## STATED EXERCISE 1
Reproduce word for word the part of the Haskell parser thread starting at "which skips over" and ending at "parser users agree?".
## STATED EXERCISE 2
Answer these from the Haskell parser thread:
(a) How large is the text file in the question posed to parser experts, in megabytes and in lines?
(b) According to profiling, what does the parser now spend most of its time doing?
(c) Overall execution time fell from what to what after skipSep was written?

## SOURCE
★ ★ ★

[Haskell-cafe] Alternative instance for non-backtracking parsers

Mon Sep 3 18:33:06 UTC 2018

> Am 03.09.2018 um 17:29 schrieb Will Yager <will.yager at gmail.com>:
> 
> 
> 
> On Aug 30, 2018, at 11:21, Olaf Klinke <olf at aatal-apotheke.de> wrote:
> 
>> 
>> [*] To the parser experts on this list: How much time should a parser take that processes a 50MB, 130000-line text file, extracting 5 values (String, UTCTime, Int, Double) from each line?
>> _______________________________________________
>> 
> 
> The combination of attoparsec + a streaming adapter for pipes/conduit/streaming should easily be able to handle tens of megabytes per second and hundreds of thousands of lines per second. 
That's good to know, so there is plenty of room for improvement left. 
> 
> For an example, check out   https://github.com/wyager/Callsigns/blob/master/Callsigns.hs
> 
> Which parses a pipe-separated-value file from the FCC pretty quickly. As I recall it goes through a  >100MB file in under three seconds, and it has to do a bunch of other work besides. 
The parser does nothing except chunk up the line's text and replace parts of it by constants. I'm surprised and pleased though that HashMaps have such good performance. 

Profiling shows that my parser now spends most time converting to numbers and dates. I wrote a primitive 

skipSep :: Int -> Char -> Parser ()

which skips over input until it has read a given number of the given character. This cut down overall execution time from 12s to 6s, meaning the parsing time is down by more than 50%. Seems the combinators like *> and >>= and 'manyTill' do have a non-neglegible cost, so combining from fewer parts makes the parser faster. Would other parser users agree? 

Olaf

★ ★ ★

## DATASET EXCERPT
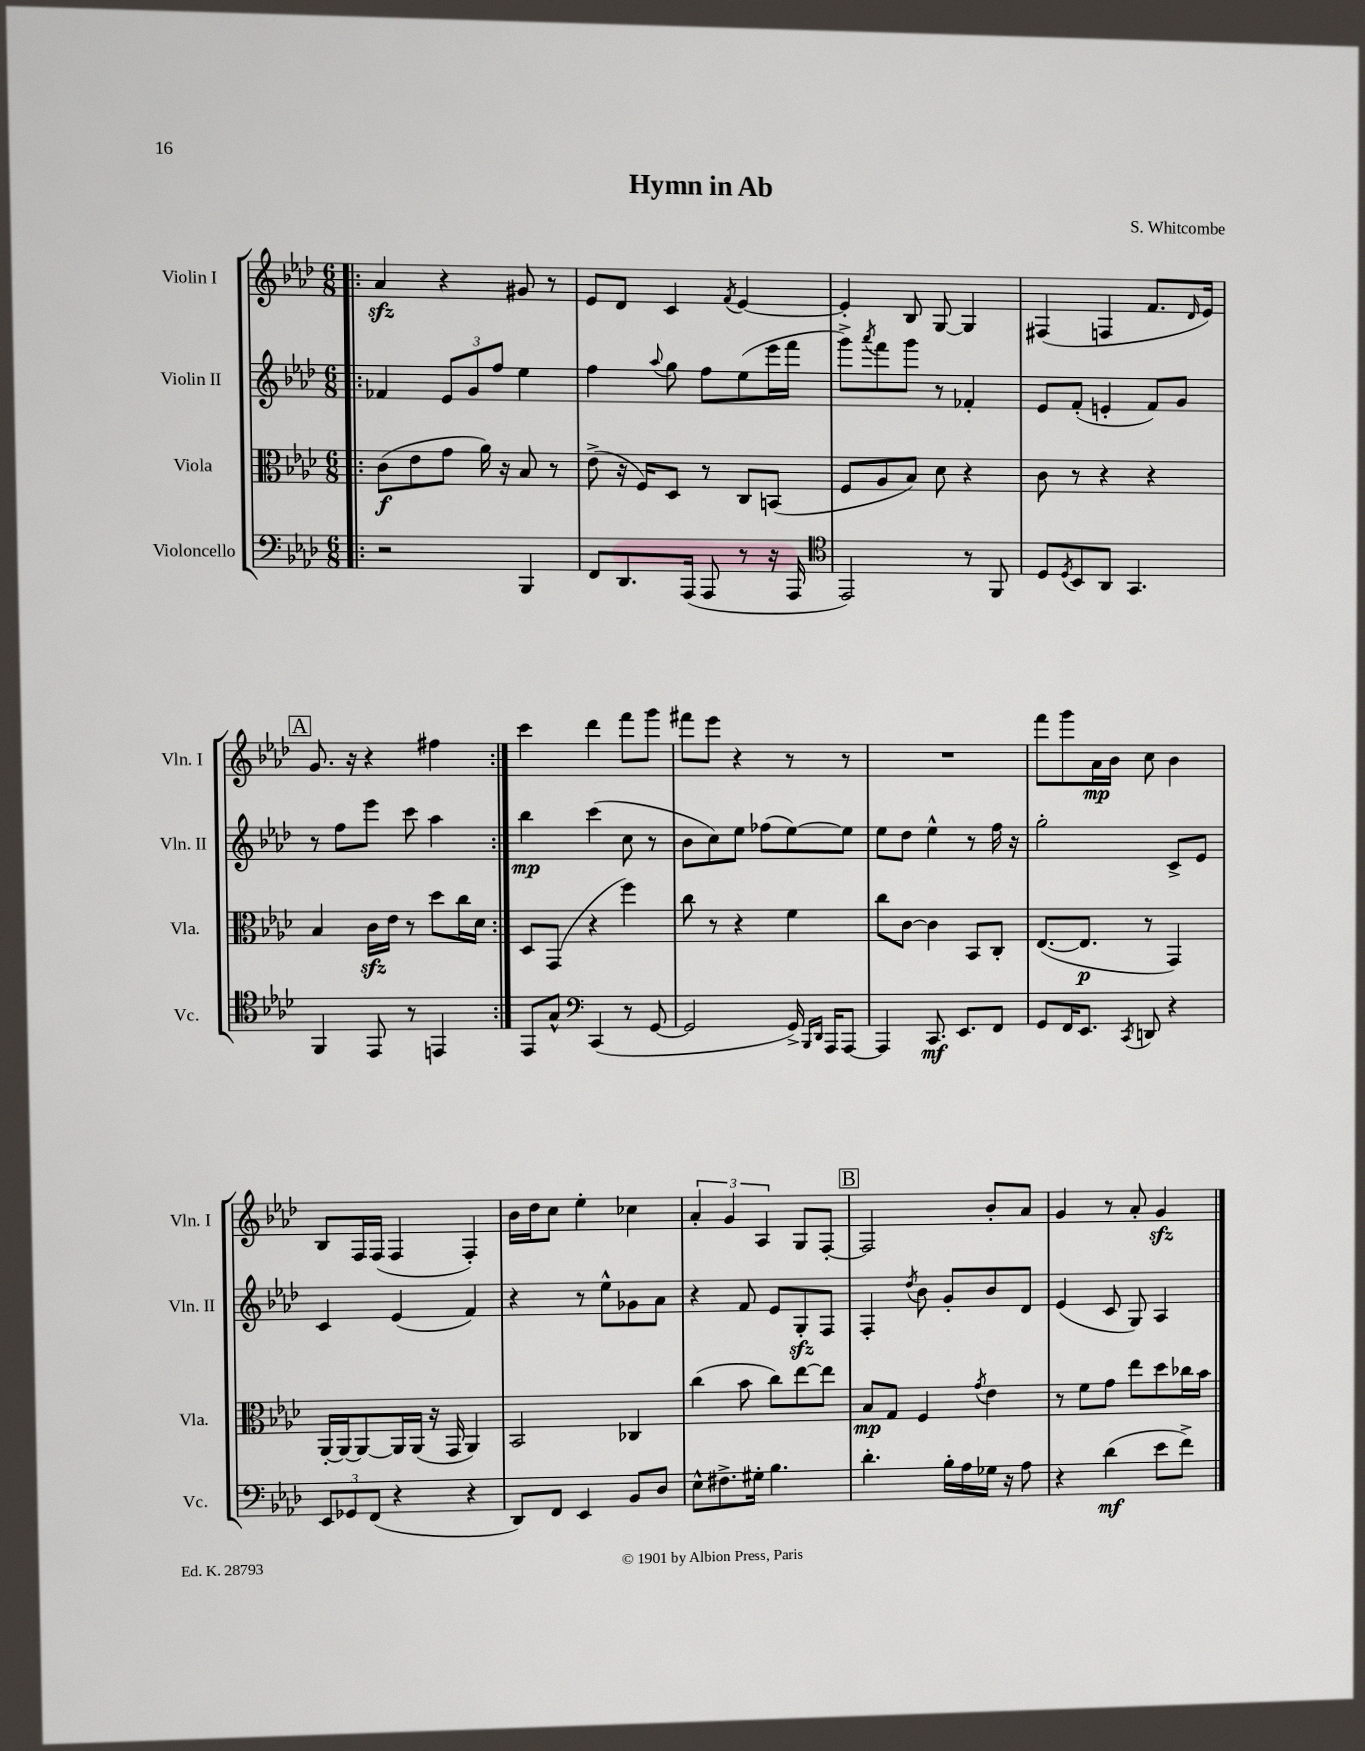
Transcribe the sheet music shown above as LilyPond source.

★ ★ ★

## TASK RESULT 1
which skips over input until it has read a given number of the given character. This cut down overall execution time from 12s to 6s, meaning the parsing time is down by more than 50%. Seems the combinators like *> and >>= and 'manyTill' do have a non-neglegible cost, so combining from fewer parts makes the parser faster. Would other parser users agree?

## TASK RESULT 2
(a) 50MB and 130000 lines.
(b) Converting to numbers and dates.
(c) From 12s to 6s.